仮想環境におけるデザインのための両眼立体視での奥行き知覚精度に関する研究


本研究はデザイン分野への仮想現実感技術の応用として,自動車内装をコンピュータグラフィックスにより立体表示し,車内のデザインや運転の操作性を仮想環境で評価・検討することが可能な自動車内装デザインシステムの実現を目指すものである.現在自動車のデザインは,CADにより作成される形状データを基に,実モデルであるクレイモデル等を製作して評価するという工程を幾度か繰り返し進められる.そのようにして進められるデザイン工程を,形状データを直接コンピュータグラフィックスにより立体表示して,仮想環境で実モデルと同じようにデザインの意匠や操作性を評価し検討することができれば,短期間で効率良く進めることが可能となる.

システムを実現する上で,仮想物体の表示位置の精度が一つの重要な問題となるが,現在一般的に用いられている両眼視差を利用した立体視では,表示系の誤差や人間が普段利用している奥行き知覚要因の全てを提示することが不可能であるといった問題から,仮想物体モデルの座標値が示す位置を十分な精度で知覚することは難しいことが指摘されている.

そこで本論文では,仮想空間でデザインを行える環境を実現するための重要な技術として,両眼視差方式の立体視における奥行き知覚を高精度で行うための補正方法を提案する.具体的には,仮想物体の奥行き知覚距離の特性を多人数に対する実験により求め,その結果に基づいて知覚におけるズレを改善するための手法として,仮想物体の提示距離に応じて瞳孔間距離を変化させることにより知覚距離を補正する方法を提案している.

まず予備実験では実物体と仮想物体の奥行き知覚の傾向について調べ,仮想物体でも実物体の2倍程度知覚距離にばらつきが増えるもののその程度で安定した知覚が可能であることが分かった.しかしながら,仮想物体では明らかに知覚する距離にズレがあることが確認でき,被験者によってそのズレ量が異なることから個人差があることも分かった.次に,仮想物体の提示距離と提示角度,ならびに視点とスクリーンとの距離による知覚のズレの傾向を計測した.その結果,知覚距離のズレはほぼ線形に変化する傾向が確認でき,ズレが軽減するように瞳孔間距離を調整することによる補正の可能性を検討した.

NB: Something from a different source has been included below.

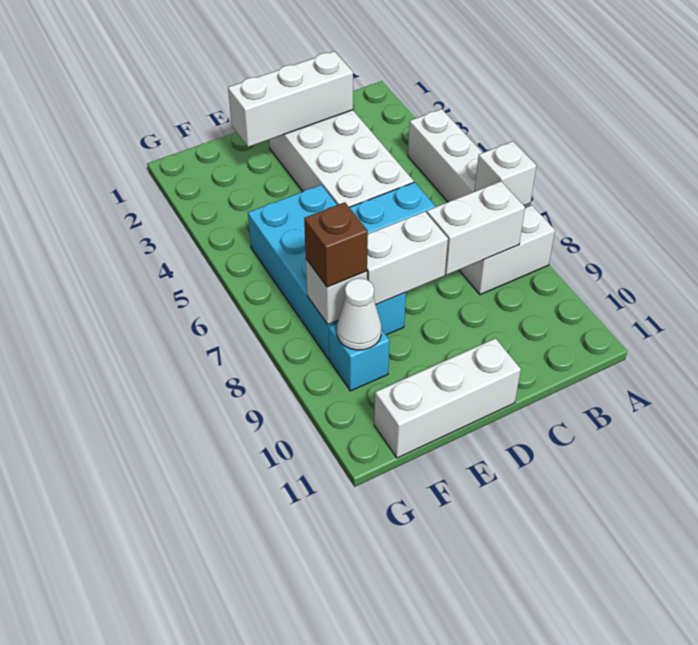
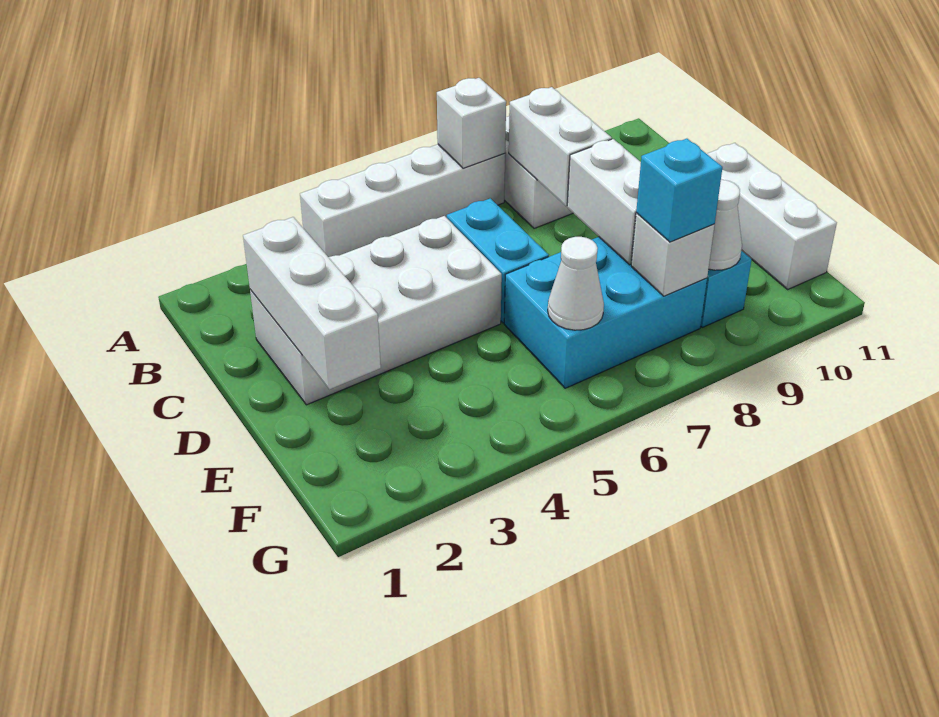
cyan 2x4 brick [248,185,406,359] -> cyan 2x3 brick [504,237,707,388]
none -> white 1x1 cone [548,237,604,330]
brown 1x1 brick [304,202,368,287] -> cyan 1x1 brick [636,139,723,242]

これらの結果を基に瞳孔間距離の調節量を求めるための単純な一次補正関数のモデルを定め,その効果を確認した.実際の知覚距離のズレには個人差の他に慣れや経時変化が含まれるため,補正を行うための関数のパラメータは,利用の都度個人ごとに得られるズレ量のサンプルから決定する必要があるが,実用を考えると計測の煩雑さからサンプルの数は少数であることが望ましい.本手法では多人数の傾向より補正関数のモデルを決定し,各個人に対するサンプルからは関数のパラメータの決定のみを行うことにより,少数のサンプルから効果的な補正を行うことができた.